By Joseph L. Leauanae and Jennifer A. Allen, Financial Consultants
When we work with an attorney, we need to reach a consensus on the type and quantity of information that we need for our financial analyses. Occasionally, the attorney will attempt to manage the flow of documentation to our office by either not providing us with pertinent discovery in a timely fashion or by only providing partial discovery.
Attorneys who try to manage the flow of discovery to the retained financial expert usually rationalize their actions as follows:
- I want to control costs and/or due diligence.
- I want to influence the expert’s conclusions.
- I am embarrassed that the expert will identify deficiencies in my requests for production.
We are not advocating for an open checkbook when it comes to the retained financial expert’s review of discovery; however, tightening the purse strings by limiting due diligence can cause substantial issues in a case.
Attempting to control costs by waiting until the last minute to retain an expert can be counterproductive: a rushed timeline could mean charges for additional (or more expensive) professionals than would have been necessary without the expedited time frame.
Attempting to control costs by selecting which document production to provide or withhold could also backfire: the attorney may not know which documents are crucial to the retained expert’s analysis, and there is potential for significant damage if opposing counsel provides information at deposition or in trial that causes the expert to change their opinion.
Loading the Gun
Most attorneys are not actively seeking to control the retained financial expert’s testimony. However, even subtle attempts by counsel to direct the scope of the expert’s analysis through “management” of the discovery they provide can leave the expert unnecessarily exposed to criticisms regarding their objectivity, competence, and the integrity of their opinions. Financial experts play a crucial role in the success of certain litigated matters, and the preclusion of their testimony can severely hamper counsel’s effectiveness.

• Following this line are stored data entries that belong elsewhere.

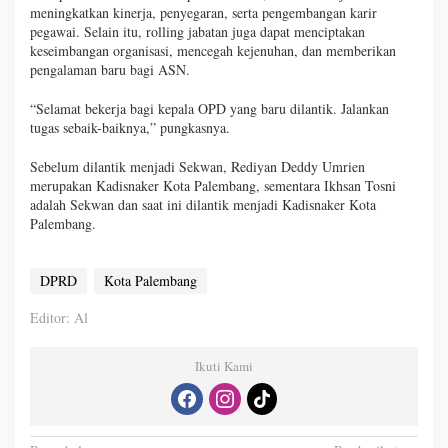
meningkatkan kinerja, penyegaran, serta pengembangan karir
pegawai. Selain itu, rolling jabatan juga dapat menciptakan
keseimbangan organisasi, mencegah kejenuhan, dan memberikan
pengalaman baru bagi ASN.
“Selamat bekerja bagi kepala OPD yang baru dilantik. Jalankan
tugas sebaik-baiknya,” pungkasnya.
Sebelum dilantik menjadi Sekwan, Rediyan Deddy Umrien
merupakan Kadisnaker Kota Palembang, sementara Ikhsan Tosni
adalah Sekwan dan saat ini dilantik menjadi Kadisnaker Kota
Palembang.
DPRD
Kota Palembang
Editor: Al
Ikuti Kami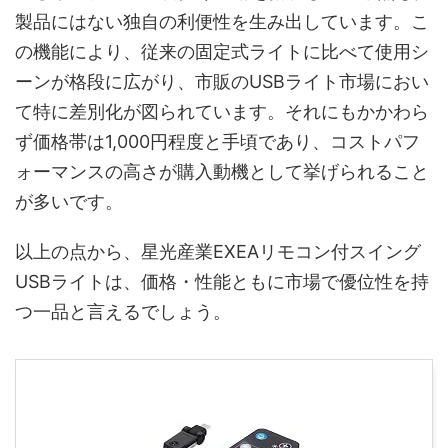
製品にはない独自の利便性を生み出しています。こ
の機能により、従来の固定式ライトに比べて使用シ
ーンが格段に広がり、市販のUSBライト市場におい
て特に差別化が図られています。それにもかかわら
ず価格帯は1,000円程度と手頃であり、コストパフ
ォーマンスの高さが購入動機として挙げられること
が多いです。
以上の点から、星光産業EXEAリモコン付スイング
USBライトは、価格・性能ともに市場で優位性を持
つ一品と言えるでしょう。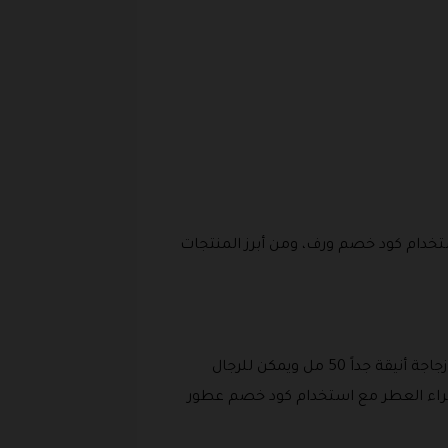
خدام كود خصم ورف، ومن أبرز المنتجات
عطر برائحة مذهلة يدخل في تركيبته الزعفران وجوزة الطيب والخزامى والباتشولي والمسك، ويتوفر على المتجر في زجاجة أنيقة جداً 50 مل ويمكن للرجال
 شراء العطر مع استخدام كود خصم عطور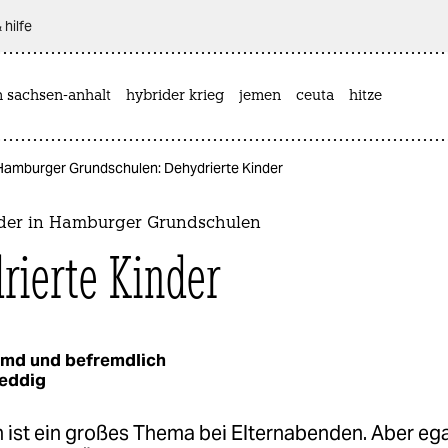
 hilfe
n sachsen-anhalt
hybrider krieg
jemen
ceuta
hitze
Hamburger Grundschulen: Dehydrierte Kinder
der in Hamburger Grundschulen
rierte Kinder
emd und befremdlich
Seddig
 ist ein großes Thema bei Elternabenden. Aber ega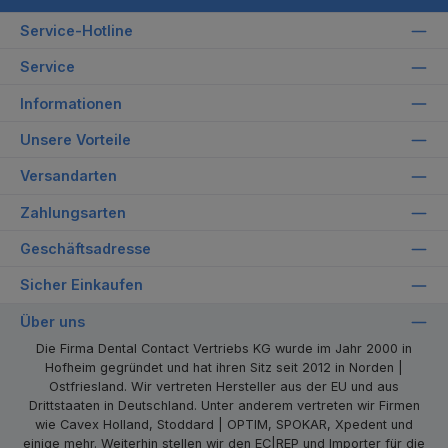
Service-Hotline
Service
Informationen
Unsere Vorteile
Versandarten
Zahlungsarten
Geschäftsadresse
Sicher Einkaufen
Über uns
Die Firma Dental Contact Vertriebs KG wurde im Jahr 2000 in
Hofheim gegründet und hat ihren Sitz seit 2012 in Norden |
Ostfriesland. Wir vertreten Hersteller aus der EU und aus
Drittstaaten in Deutschland. Unter anderem vertreten wir Firmen
wie Cavex Holland, Stoddard | OPTIM, SPOKAR, Xpedent und
einige mehr. Weiterhin stellen wir den EC|REP und Importer für die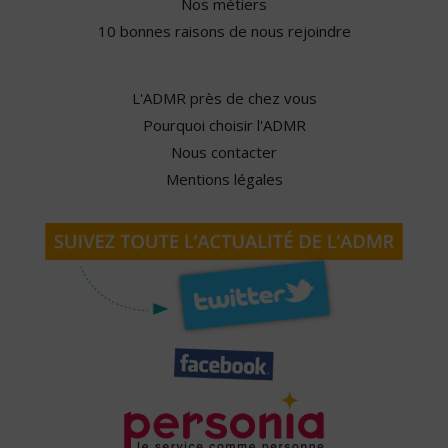
Nos métiers
10 bonnes raisons de nous rejoindre
L'ADMR près de chez vous
Pourquoi choisir l'ADMR
Nous contacter
Mentions légales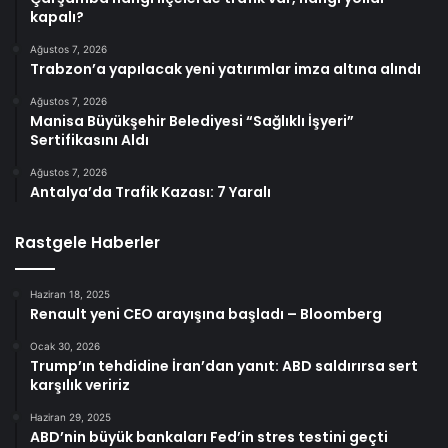
kapalı?
Ağustos 7, 2026
Trabzon’a yapılacak yeni yatırımlar imza altına alındı
Ağustos 7, 2026
Manisa Büyükşehir Belediyesi “Sağlıklı İşyeri”
Sertifikasını Aldı
Ağustos 7, 2026
Antalya’da Trafik Kazası: 7 Yaralı
Rastgele Haberler
Haziran 18, 2025
Renault yeni CEO arayışına başladı – Bloomberg
Ocak 30, 2026
Trump’ın tehdidine İran’dan yanıt: ABD saldırırsa sert
karşılık veririz
Haziran 29, 2025
ABD’nin büyük bankaları Fed’in stres testini geçti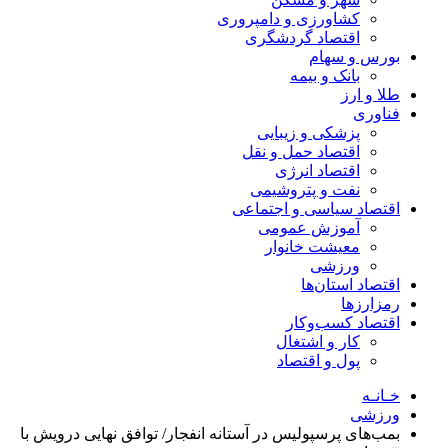
کشاورزی و دامپروری
اقتصاد گردشگری
بورس و سهام
بانک و بیمه
طلا و ارز
فناوری
پزشکی و زیبایی
اقتصاد حمل و نقل
اقتصاد انرژی
نفت و پتروشیمی
اقتصاد سیاسی و اجتماعی
آموزش عمومی
معیشت خانوار
ورزشی
اقتصاد استان‌ها
رمزارزها
اقتصاد کسب‌و‌کار
کار و اشتغال
پول و اقتصاد
خـانـه
ورزشی
بمب‌های پرسپولیس در آستانه انفجار/ توافق نهایی درویش با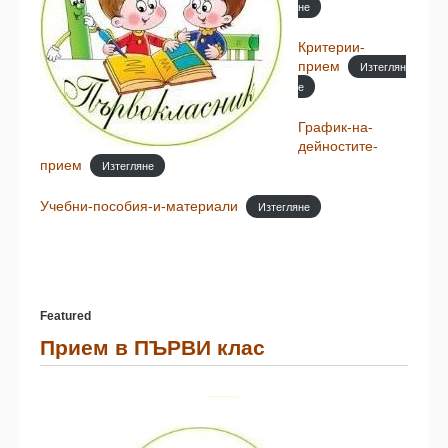
не
Критерии-
прием
Изтеглян
е
График-на-
дейностите-
прием
Изтегляне
Учебни-пособия-и-материали
Изтегляне
Featured
Прием в ПЪРВИ клас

An attorney may avoid providing the retained expert with documents that do not support their client’s position. However, the expert might have reached a favorable conclusion even if the attorney had provided all pertinent discovery. As such, by “directing” discovery, the attorney may have poisoned the appearance of the retained expert’s opinion. Unfavorable information seldom remains buried, and one of the worst experiences for an expert is to first see such information when opposing counsel provides it at deposition or trial.
If an opposing expert receives more information than the retained expert, the opposing expert’s analysis and opinion may be perceived as more credible, supported, and informed.
Covering the Oopsie
Being human, attorneys sometimes make mistakes. When mistakes occur in requests for production, counsel may attempt to divert attention from those mistakes by not giving the retained financial expert the opportunity to either assist with additional discovery requests or to identify deficiencies in documents already produced through discovery (since such deficiencies may have resulted from counsel’s actions rather than the responses provided by opposing counsel).
If the expert is not made aware of discovery deficiencies in a timely fashion, they may not be able to adequately address such deficiencies in their report. The trier of fact may also preclude the expert from rectifying deficiencies in counsel’s requests for production if not done in a timely fashion.
On occasion, counsel has sought to cure unrectifiable discovery deficiencies at trial by seeking our responses to hypothetical scenarios wherein such deficiencies did not exist. In our experience, these presentations are never as effective as being able to directly correlate testimony to documents that have actually been produced through discovery.
Protecting Your Expert
As financial experts, our currency is competency and credibility. By attempting to manage the flow of discovery, counsel runs the risk of either shortchanging our effectiveness or, at worst, debasing our worth. Therefore, we propose that open dialogue regarding discovery should be maintained between counsel and the retained financial expert in order to avoid the many pitfalls that may otherwise arise.